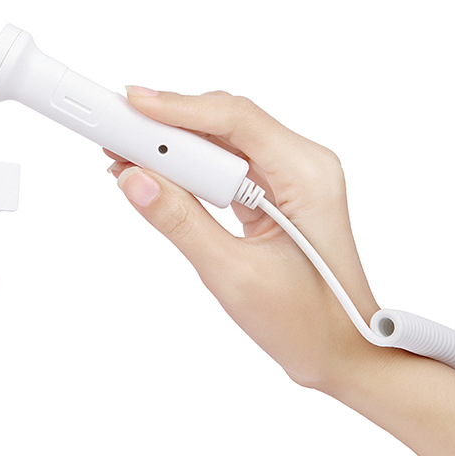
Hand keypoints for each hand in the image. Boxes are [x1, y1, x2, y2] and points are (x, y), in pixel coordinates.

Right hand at [106, 89, 393, 390]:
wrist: (340, 351)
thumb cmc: (305, 322)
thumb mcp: (232, 274)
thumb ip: (180, 222)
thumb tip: (134, 180)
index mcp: (307, 175)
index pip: (235, 119)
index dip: (178, 107)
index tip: (130, 104)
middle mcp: (302, 164)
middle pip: (224, 123)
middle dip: (167, 126)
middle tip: (114, 130)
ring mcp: (288, 176)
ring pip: (220, 141)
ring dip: (172, 148)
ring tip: (124, 153)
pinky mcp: (273, 191)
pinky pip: (223, 164)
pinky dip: (186, 169)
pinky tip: (154, 175)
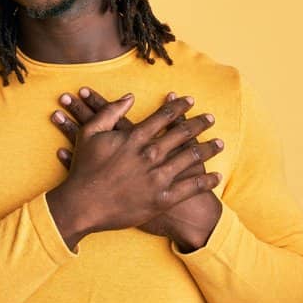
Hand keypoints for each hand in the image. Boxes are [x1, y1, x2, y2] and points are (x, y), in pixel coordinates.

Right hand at [51, 87, 224, 248]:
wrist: (83, 205)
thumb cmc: (84, 169)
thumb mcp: (89, 133)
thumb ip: (109, 112)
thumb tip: (129, 97)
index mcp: (135, 137)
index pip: (164, 116)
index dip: (179, 107)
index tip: (190, 101)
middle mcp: (150, 154)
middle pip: (183, 134)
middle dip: (200, 124)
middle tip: (211, 118)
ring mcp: (158, 177)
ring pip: (192, 158)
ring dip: (209, 149)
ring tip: (219, 143)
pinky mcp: (162, 199)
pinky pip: (191, 187)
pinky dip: (206, 181)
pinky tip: (217, 176)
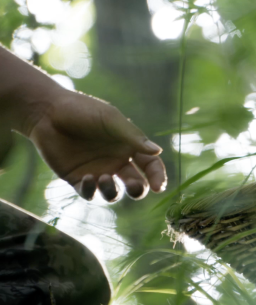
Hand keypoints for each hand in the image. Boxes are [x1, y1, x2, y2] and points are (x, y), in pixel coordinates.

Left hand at [26, 89, 166, 201]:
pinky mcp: (77, 179)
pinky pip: (89, 194)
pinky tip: (87, 178)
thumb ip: (133, 137)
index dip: (158, 176)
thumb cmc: (82, 111)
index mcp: (128, 146)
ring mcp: (97, 172)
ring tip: (104, 178)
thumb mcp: (111, 120)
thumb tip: (157, 151)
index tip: (159, 187)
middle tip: (132, 186)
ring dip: (112, 191)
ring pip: (113, 194)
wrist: (47, 113)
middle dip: (138, 190)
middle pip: (136, 184)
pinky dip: (91, 190)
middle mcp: (116, 161)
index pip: (150, 165)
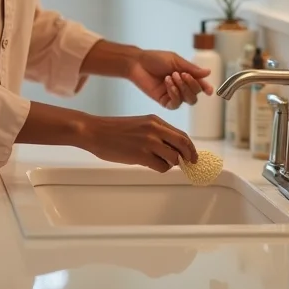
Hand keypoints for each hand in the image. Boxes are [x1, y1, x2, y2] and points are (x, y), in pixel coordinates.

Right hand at [80, 113, 197, 172]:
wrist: (95, 132)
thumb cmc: (114, 130)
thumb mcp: (140, 124)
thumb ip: (156, 133)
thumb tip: (171, 149)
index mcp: (155, 120)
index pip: (181, 134)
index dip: (190, 147)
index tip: (193, 156)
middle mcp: (155, 129)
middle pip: (183, 144)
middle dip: (190, 156)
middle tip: (190, 164)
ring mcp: (149, 142)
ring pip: (173, 158)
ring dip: (171, 164)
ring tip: (160, 163)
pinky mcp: (141, 155)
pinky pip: (161, 166)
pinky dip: (160, 168)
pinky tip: (150, 165)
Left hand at [127, 50, 213, 109]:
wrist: (137, 63)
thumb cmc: (155, 59)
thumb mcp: (175, 60)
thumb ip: (191, 68)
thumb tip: (208, 72)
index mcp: (186, 76)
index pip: (200, 85)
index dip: (206, 88)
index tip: (209, 90)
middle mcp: (181, 87)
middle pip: (195, 94)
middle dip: (192, 85)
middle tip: (182, 74)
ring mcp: (173, 95)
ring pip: (188, 100)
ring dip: (183, 88)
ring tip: (172, 76)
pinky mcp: (164, 101)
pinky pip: (175, 104)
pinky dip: (174, 94)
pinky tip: (168, 84)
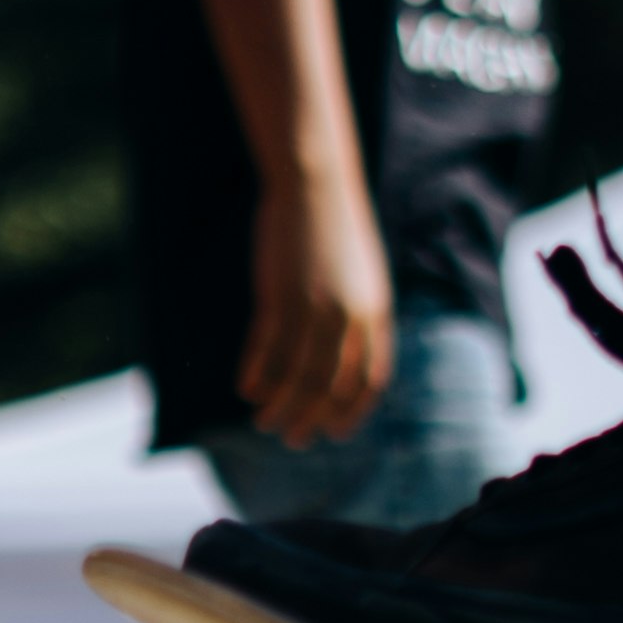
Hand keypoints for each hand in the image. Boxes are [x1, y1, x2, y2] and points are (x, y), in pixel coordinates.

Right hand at [238, 173, 395, 445]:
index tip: (333, 431)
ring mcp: (315, 308)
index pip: (370, 381)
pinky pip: (268, 349)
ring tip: (263, 423)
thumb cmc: (337, 230)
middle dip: (311, 418)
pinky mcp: (281, 296)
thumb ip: (361, 318)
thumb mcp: (363, 278)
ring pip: (298, 376)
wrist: (317, 184)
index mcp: (377, 315)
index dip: (352, 412)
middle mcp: (351, 319)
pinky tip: (246, 388)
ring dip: (280, 406)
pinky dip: (257, 374)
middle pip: (331, 387)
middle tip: (291, 438)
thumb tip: (348, 357)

(Task): The whole listing should be reproduced exactly. Images don't go in.

(Solution for this task):
Hand keypoints for each hand in the image. Boxes are [x1, y1, x2, y2] and points are (x, y), in pixel coordinates.

Right hand at [106, 89, 393, 390]:
wrist: (340, 351)
thumb cmc: (305, 322)
thumb mcp: (232, 274)
thumb ip: (180, 222)
thumb tip: (134, 180)
index mcp: (307, 175)
index pip: (235, 119)
index dip: (178, 107)
index tip: (130, 104)
middle mcp: (302, 164)
middle pip: (224, 123)
middle dip: (167, 126)
middle tip: (114, 130)
ring mcp: (288, 176)
ring pip: (220, 141)
ring dip: (172, 148)
ring tip: (124, 153)
pinky mcp: (273, 191)
pinky pip: (223, 164)
pinky dip: (186, 169)
pinky tip: (154, 175)
Hand keypoints for each hand in the image. Boxes are [x1, y1, x2, y2] and points are (x, y), in pixel coordinates.

Right hand at [51, 87, 224, 248]:
wrist: (83, 205)
thumb cmc: (84, 169)
thumb mcp: (89, 133)
thumb ip: (109, 112)
thumb tip: (129, 97)
index mcp: (135, 137)
index pip: (164, 116)
index dip: (179, 107)
index tip: (190, 101)
middle mcp: (150, 154)
middle pip: (183, 134)
middle dip: (200, 124)
middle tip: (211, 118)
ring mcp: (158, 177)
ring pip: (192, 158)
ring dip: (209, 149)
ring tip: (219, 143)
pinky mcp: (162, 199)
pinky pip: (191, 187)
pinky dip: (206, 181)
pinky tip: (217, 176)
Hand keypoints for each hand in the image. Boxes are [x1, y1, x2, y2] and points are (x, y), in pixel coordinates.

Left hand at [26, 89, 166, 201]:
pinky mcp: (77, 179)
pinky pip: (89, 194)
pinky tip: (87, 178)
thumb ip: (133, 137)
index dip: (158, 176)
thumb cmc: (82, 111)
index mcp: (128, 146)
ring mcp: (97, 172)
ring tip: (104, 178)
thumb mcp: (111, 120)
thumb tip: (157, 151)
index tip: (159, 187)
middle tip: (132, 186)
ring dip: (112, 191)
ring pip: (113, 194)
wrist: (47, 113)
middle dip: (138, 190)
middle pip: (136, 184)
pinky dip: (91, 190)
middle mcp: (116, 161)
index pip: (150, 165)
Hand keypoints for each hand in the image. Boxes are [x1, y1, x2, y2] and points are (x, y), in pixel coordinates.

Right hand at [80, 113, 197, 172]:
wrist: (95, 132)
thumb cmc: (114, 130)
thumb mcp: (140, 124)
thumb ip: (156, 133)
thumb tip: (171, 149)
index mcp: (155, 120)
index pip: (181, 134)
index dip: (190, 147)
index tip: (193, 156)
middle mcp: (155, 129)
middle pip: (183, 144)
middle dip: (190, 156)
middle tip: (190, 164)
ring mcp: (149, 142)
ring pip: (173, 158)
ring dip: (171, 164)
ring tip: (160, 163)
pinky mcp: (141, 155)
pinky pip: (161, 166)
pinky dip: (160, 168)
pinky tip: (150, 165)
Left hand at [127, 50, 213, 109]:
wrist: (137, 63)
thumb cmc: (155, 59)
thumb mcp: (175, 60)
thumb ip: (191, 68)
thumb tip: (208, 72)
index mcp: (186, 76)
index pip: (200, 85)
index dip: (206, 88)
index tip: (209, 90)
middle mcp: (181, 87)
middle pip: (195, 94)
middle dip: (192, 85)
middle tip: (182, 74)
ring mcp: (173, 95)
ring pip: (188, 100)
ring dip: (183, 88)
ring tip: (172, 76)
pinky mcp: (164, 101)
pinky pip: (175, 104)
pinky dip: (174, 94)
pinky tip: (168, 84)
Hand keypoints for each hand in the image. Boxes are [x1, y1, x2, y2] and points are (x, y), in pixel coordinates.

Right hand at [238, 173, 395, 445]:
index tip: (333, 431)
ring mcp: (315, 308)
index pip: (370, 381)
pinky pip: (268, 349)
ring tip: (263, 423)
thumb cmc: (337, 230)
middle dip: (311, 418)
pinky mcp: (281, 296)
thumb ip: (361, 318)
thumb mcp: (363, 278)
ring pip: (298, 376)
wrist: (317, 184)
index mcp: (377, 315)
index dip: (352, 412)
middle mcp: (351, 319)
pinky tip: (246, 388)
ring dip: (280, 406)
pinky dip: (257, 374)
middle pip: (331, 387)
middle tip: (291, 438)
thumb tip: (348, 357)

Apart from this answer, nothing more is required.